Words: Resolution
WILLIAM EWART Gladstone's rather boring diaries come to life each New Year's Eve when he laments his misdeeds (which he keeps intriguingly vague) and hopes not to repeat them. The fact that such resolutions appear year after year suggests that he was no better at keeping them than the rest of us. Everyone knows about the frailty of resolutions. But the word 'resolution' has had a pretty slippery career itself. It has been, and still is, applied in so many situations, and in so many academic disciplines - maths, medicine, music, grammar, physics, engineering, logic (in each of which it means something different) - that it is a wonder, after so much pulling this way and that, that the word survives in any decent shape at all.

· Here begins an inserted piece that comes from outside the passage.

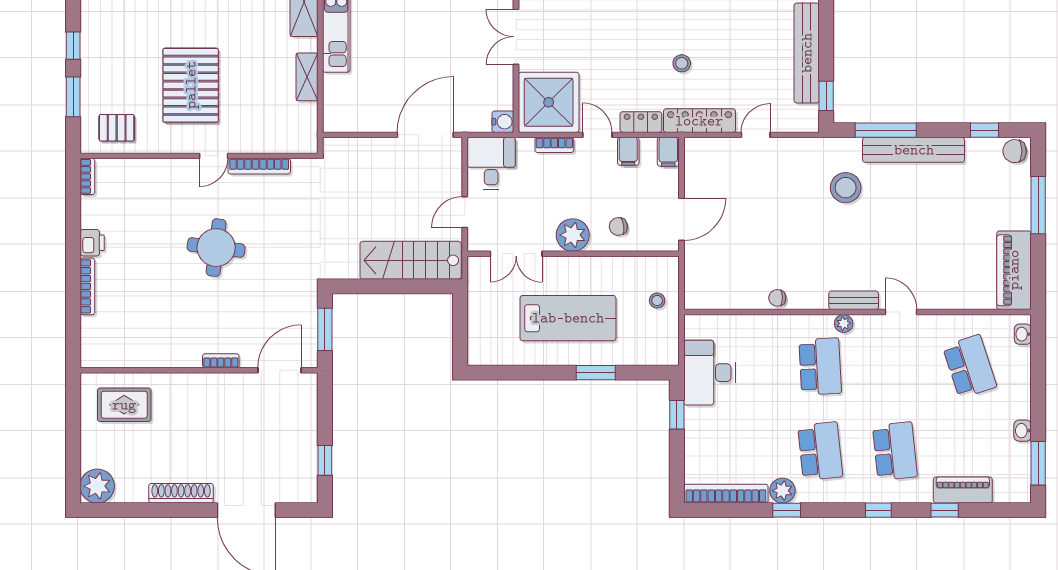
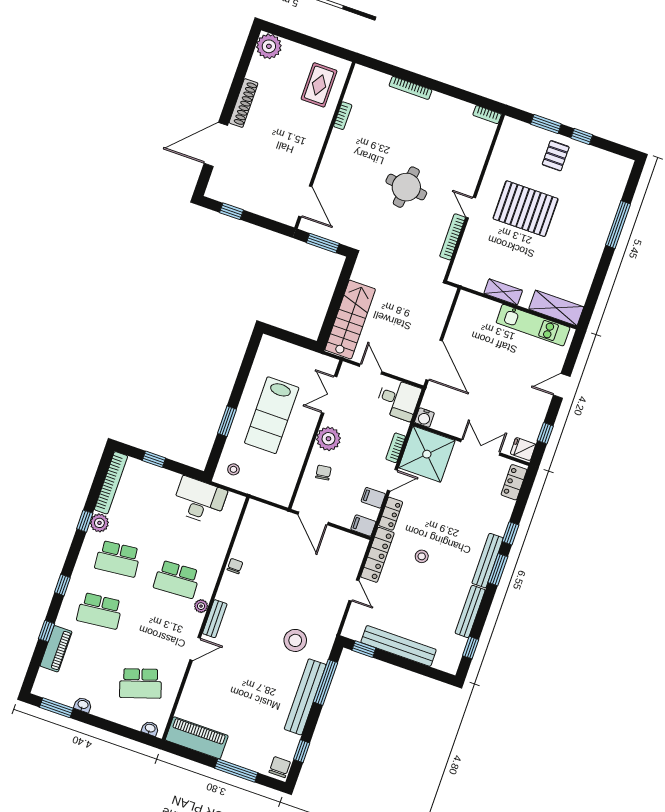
pallet: (117, 128) -> (556, 156), moved
printer: (92, 243) -> (440, 102), removed
stool: (657, 300) -> (233, 469), moved
bookcase: (221, 361) -> (343, 116), moved
window: (677, 415) -> (154, 459), moved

In the 14th century it could mean much the same as it did in Latin - 'dissolution' or the decay of the body in death; in the 15th, the return of a compound to its elementary parts. By the 16th it was used for the weakening of a bodily organ, but also for the solving of a doubt or difficulty - the definition that has fathered most of its unscientific meanings. Thus a resolution passed in conference or committee implies the settling of disagreements, rather in the same way that a resolution in music substitutes concord for discord, often at the end of a piece, giving a sense of troubles over: the performer looks back with a happy sense of relief, not at all like the contrition that afflicted Gladstone at the year's end.

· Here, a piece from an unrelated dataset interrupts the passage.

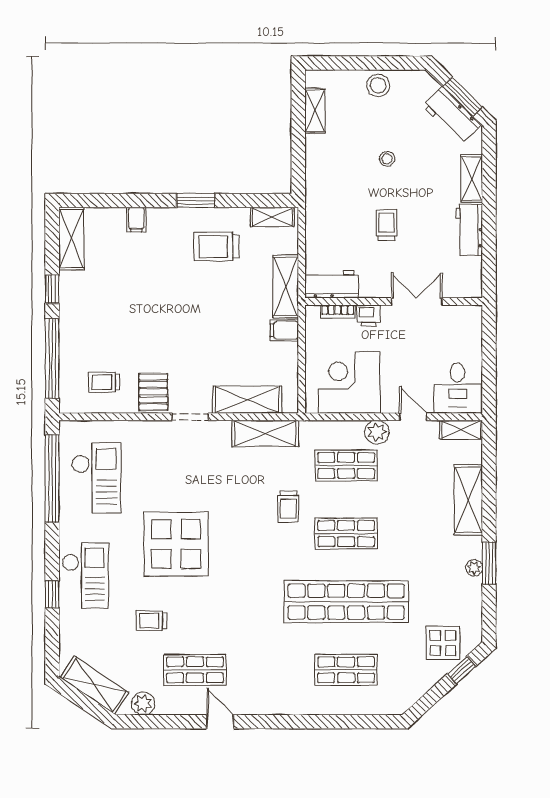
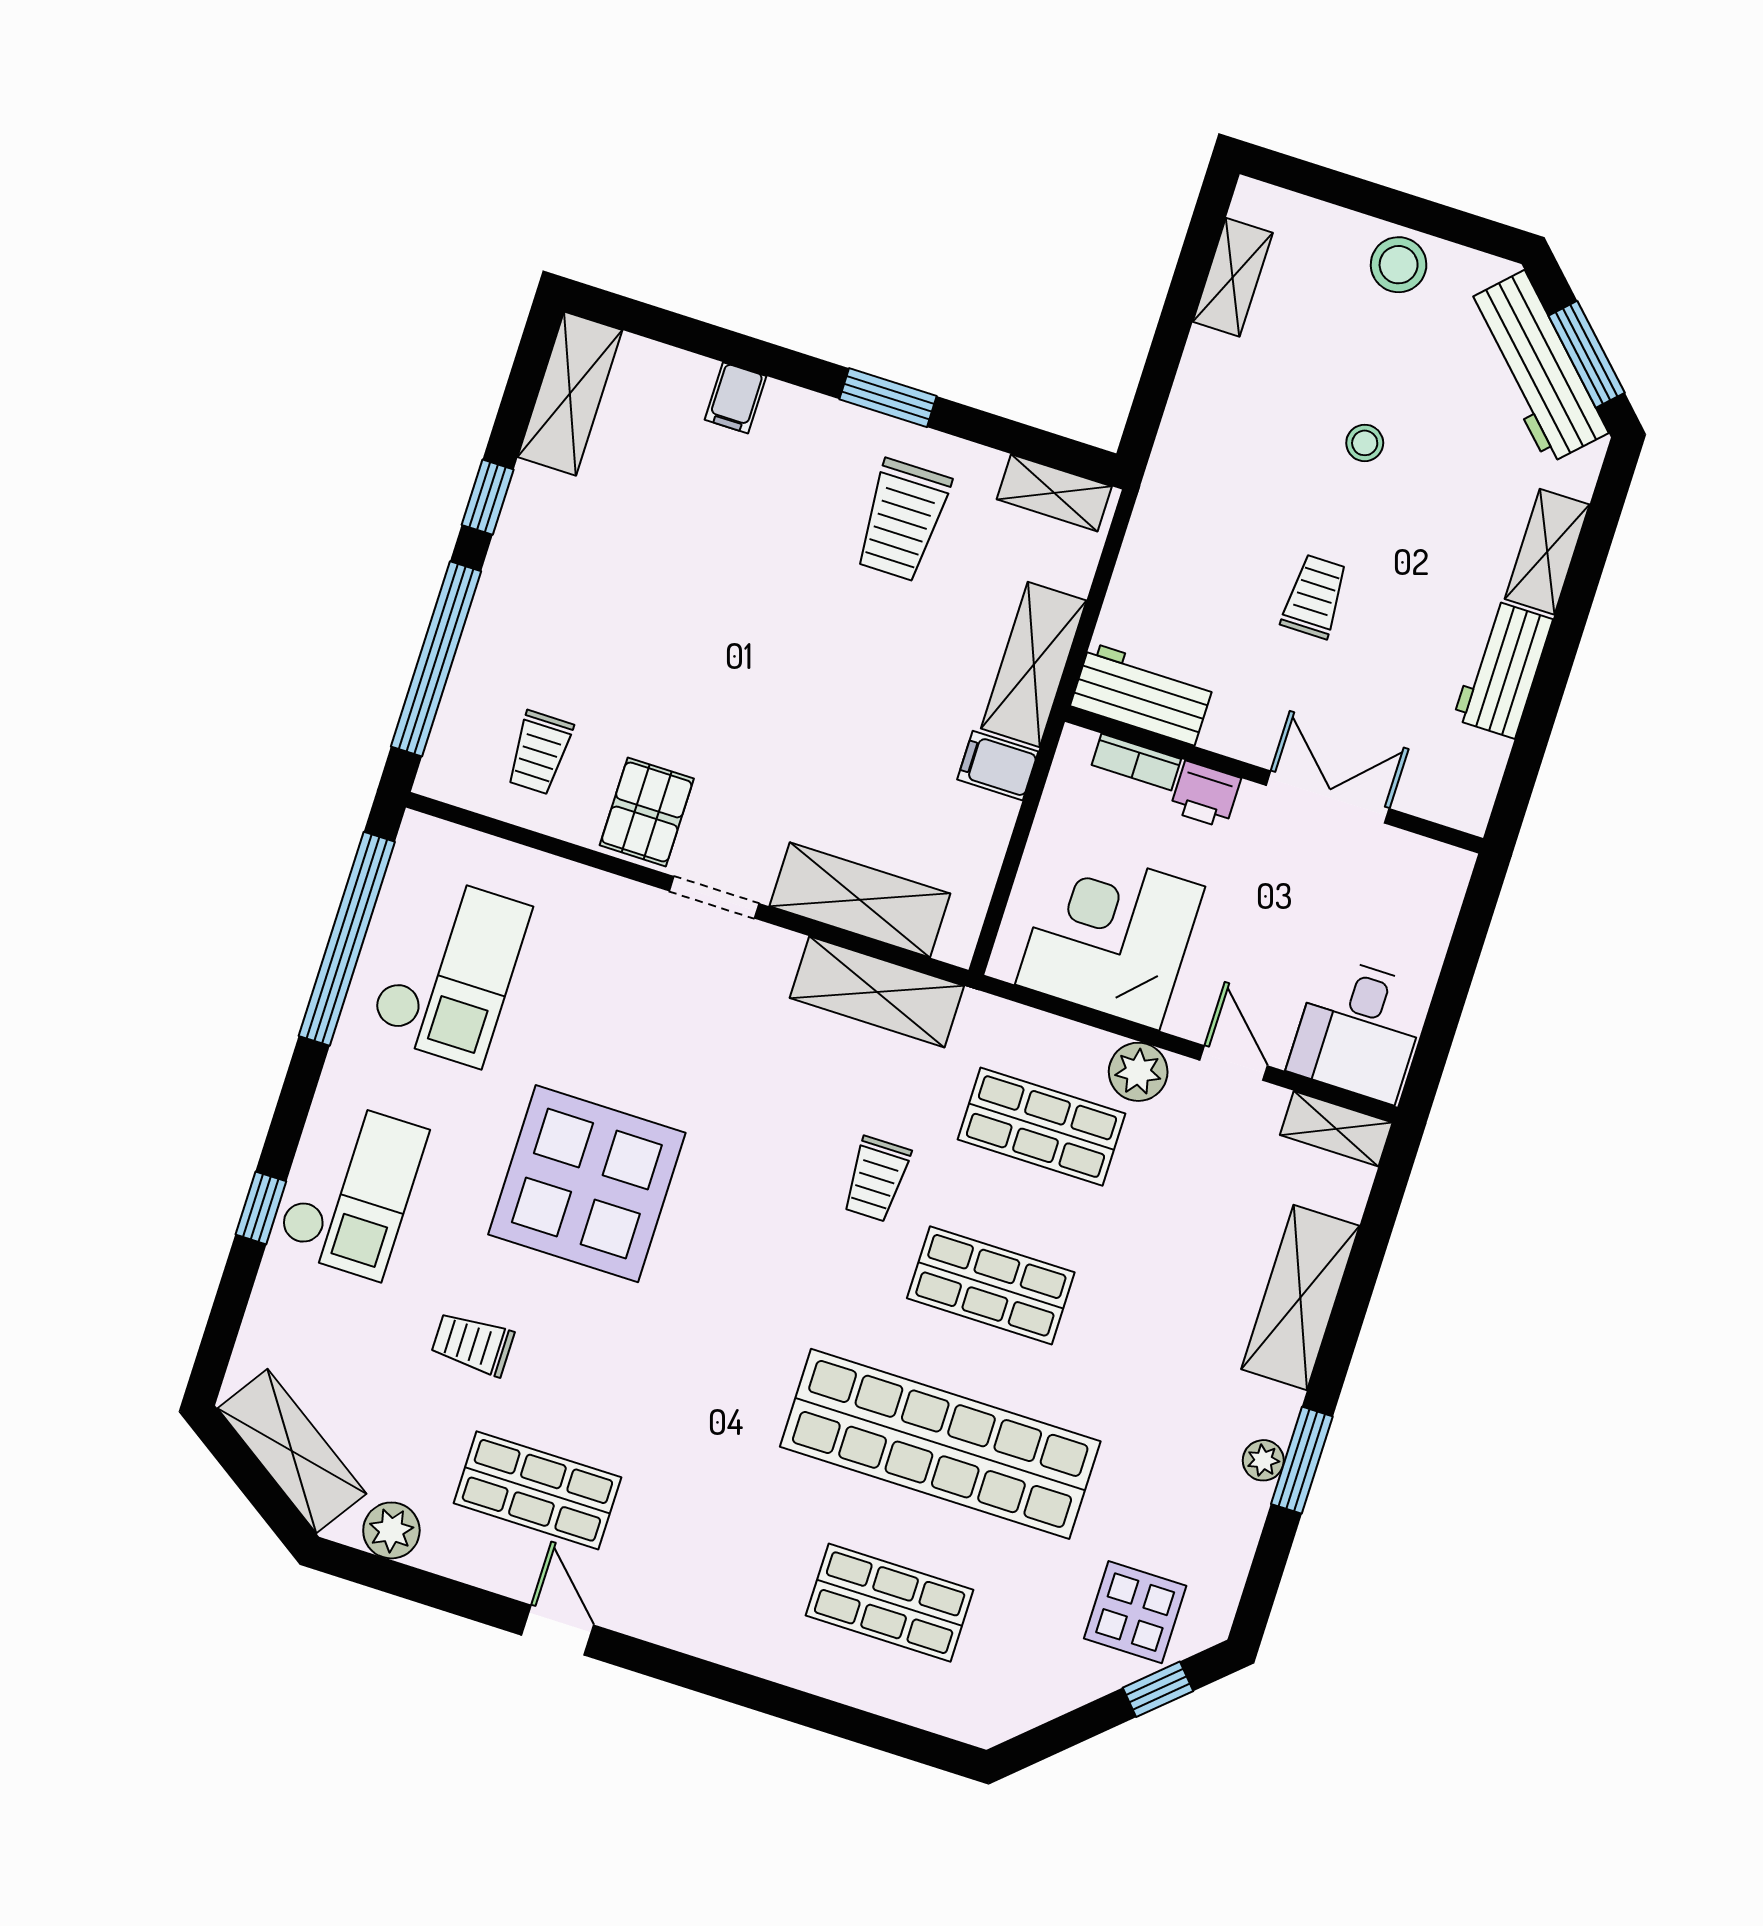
workbench: (452, 115) -> (1536, 367), width x1.37
trolley: (217, 246) -> (902, 520), turned -90
trolley: (104, 382) -> (540, 753), turned -90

In the abstract, 'resolution' is a fine thing. Resolute persons are not to be doubted. It is only when they say they have 'made a resolution' that you begin to question them. It may have been this slight ambivalence that led to the invention of the word 'resoluteness', which dates from as long ago as the 16th century. One doesn't hear or see it often - perhaps because it is such a clumsy word. But one can see why people thought they needed it. 'Resolution' has too many burdens to carry, particularly at this time of year.